I started making this loosely based on an orzo pasta salad my friend Celeste told me she makes.

Ingredients:

  • cooked orzo
  • chopped up asparagus (I throw it in the pasta water a few minutes before the orzo is done to cook it)
  • halved grape tomatoes
  • feta (I used reduced fat)
  • one lemon zest and juice
  • shredded or ribbons of basil
  • olive oil

I just mix all the ingredients together after the orzo has cooled and refrigerate until it’s served.

If it’s not lemony enough, you can add the juice of another lemon. This salad tastes like spring and summer. It’s refreshing, flagrant and wonderful. It can be a side or it’s own meal.

We cooked on a Friday

We typically do not cook dinner on Fridays.  A lot of times we are out with friends and get something, eat leftovers, or order pizza.  So when we do cook on a Friday, it feels so weird and special.

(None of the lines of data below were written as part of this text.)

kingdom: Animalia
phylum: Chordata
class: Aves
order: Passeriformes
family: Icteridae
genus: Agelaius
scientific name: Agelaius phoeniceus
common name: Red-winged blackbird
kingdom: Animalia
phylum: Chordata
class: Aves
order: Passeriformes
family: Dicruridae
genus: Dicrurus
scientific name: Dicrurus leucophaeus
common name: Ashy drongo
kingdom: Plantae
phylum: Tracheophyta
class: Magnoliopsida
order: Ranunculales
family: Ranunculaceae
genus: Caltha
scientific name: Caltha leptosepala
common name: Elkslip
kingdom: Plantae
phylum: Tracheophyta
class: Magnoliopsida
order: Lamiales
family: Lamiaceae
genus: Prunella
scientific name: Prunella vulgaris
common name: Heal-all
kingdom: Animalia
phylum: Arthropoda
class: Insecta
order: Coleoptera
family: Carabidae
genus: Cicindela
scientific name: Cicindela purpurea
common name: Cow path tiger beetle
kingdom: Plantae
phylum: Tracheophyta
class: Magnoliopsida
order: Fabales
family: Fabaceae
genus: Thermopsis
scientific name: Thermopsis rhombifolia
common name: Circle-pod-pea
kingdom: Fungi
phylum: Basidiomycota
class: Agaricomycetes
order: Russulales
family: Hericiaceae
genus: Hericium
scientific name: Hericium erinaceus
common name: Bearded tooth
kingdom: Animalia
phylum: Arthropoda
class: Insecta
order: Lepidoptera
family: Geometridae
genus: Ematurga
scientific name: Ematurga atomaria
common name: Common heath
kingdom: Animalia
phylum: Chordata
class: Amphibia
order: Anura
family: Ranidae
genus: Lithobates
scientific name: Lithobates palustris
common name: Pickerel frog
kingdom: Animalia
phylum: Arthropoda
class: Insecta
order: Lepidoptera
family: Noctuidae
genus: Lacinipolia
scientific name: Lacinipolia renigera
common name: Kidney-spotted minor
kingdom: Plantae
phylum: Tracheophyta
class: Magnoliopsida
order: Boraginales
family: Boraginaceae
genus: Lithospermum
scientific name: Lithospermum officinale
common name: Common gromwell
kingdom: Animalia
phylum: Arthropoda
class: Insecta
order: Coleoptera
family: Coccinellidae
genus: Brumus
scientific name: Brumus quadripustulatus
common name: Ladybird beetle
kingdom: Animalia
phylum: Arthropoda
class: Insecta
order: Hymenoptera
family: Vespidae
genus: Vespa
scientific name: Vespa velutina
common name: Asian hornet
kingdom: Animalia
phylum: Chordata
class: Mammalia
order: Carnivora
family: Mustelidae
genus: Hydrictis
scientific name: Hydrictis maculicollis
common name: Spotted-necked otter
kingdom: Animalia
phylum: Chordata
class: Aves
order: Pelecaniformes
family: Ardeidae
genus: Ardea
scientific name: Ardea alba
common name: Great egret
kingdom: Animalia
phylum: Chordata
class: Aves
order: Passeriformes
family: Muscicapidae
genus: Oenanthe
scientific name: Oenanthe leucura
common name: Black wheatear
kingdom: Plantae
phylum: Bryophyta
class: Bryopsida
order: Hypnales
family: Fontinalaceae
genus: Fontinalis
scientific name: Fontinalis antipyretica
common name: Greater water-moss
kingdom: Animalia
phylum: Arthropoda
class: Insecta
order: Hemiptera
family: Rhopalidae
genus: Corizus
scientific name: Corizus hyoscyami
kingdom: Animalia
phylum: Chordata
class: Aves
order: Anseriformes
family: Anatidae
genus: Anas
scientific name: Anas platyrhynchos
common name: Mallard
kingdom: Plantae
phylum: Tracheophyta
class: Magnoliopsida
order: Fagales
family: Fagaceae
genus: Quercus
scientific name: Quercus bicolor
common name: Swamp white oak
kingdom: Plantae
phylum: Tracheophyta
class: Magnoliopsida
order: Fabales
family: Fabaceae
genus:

We sort of screwed up Wednesday’s dinner plan by forgetting to defrost the pork tenderloin so we decided to make it tonight. We made Pork Tenderloin with Apricot Mustard with Creamy Goat Cheese Pasta with Roasted Asparagus as a side.

My plateI don’t really love pork. But this recipe is perfect.  It gets a crispy sweet glaze on the outside that is perfect. We’ve found that going heavier on the apricot preserves and lighter on the mustard makes it the perfect amount of sweetness.  Also, we don’t roast the apricots or leave the glaze for dipping. We just put more on the tenderloin when we flip it halfway through the broiling time.

The pasta (we didn’t have cavatappi but farfalle worked just fine) alone could be dinner but this way we have plenty of leftovers, especially since Sunday night is my knitting night with friends and a quick dinner works out well.